▶ Source data:
┌────────

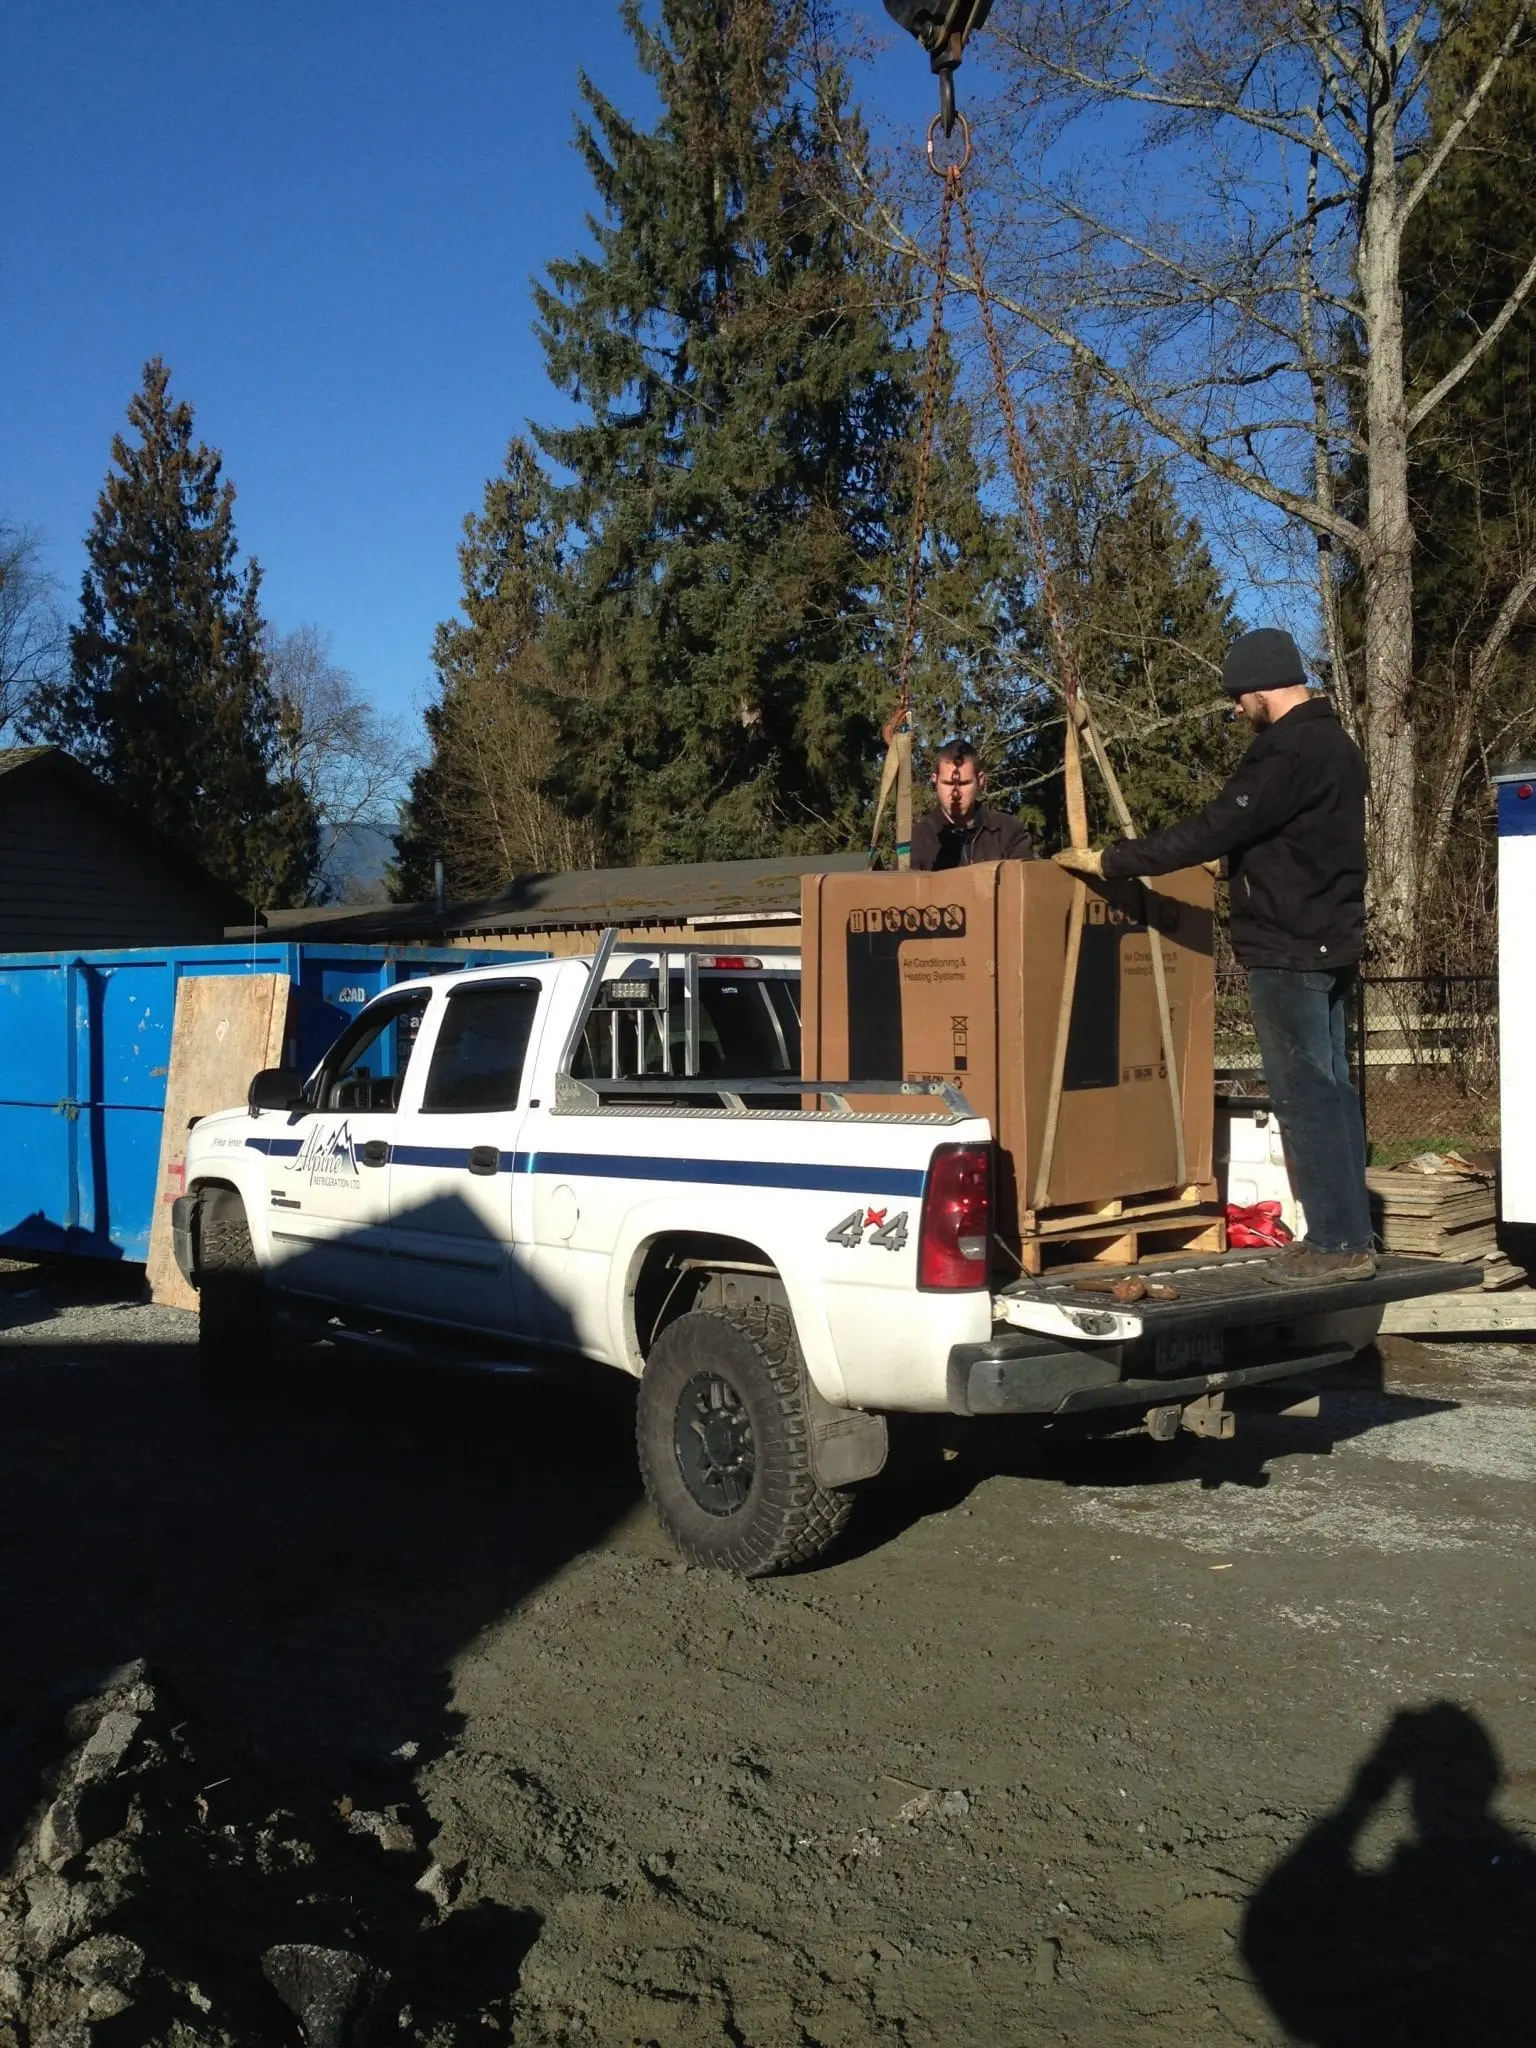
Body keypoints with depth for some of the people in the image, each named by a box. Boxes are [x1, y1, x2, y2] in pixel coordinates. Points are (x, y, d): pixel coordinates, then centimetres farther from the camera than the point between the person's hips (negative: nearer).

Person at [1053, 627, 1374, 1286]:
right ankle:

└────────

Reproduce the material above verbatim, line for line, omitting the picture.

▶ Written response:
Body keypoints with depth for some of the people in the image, each named by a box. Boxes are [x1, y1, x2, y2] in pixel coordinates. Points are (x, y, d): pixel coordinates, then centimetres farther from the camera than the point between the person's hips (negative: nearer).

Person at [1053, 627, 1374, 1286]:
right ankle:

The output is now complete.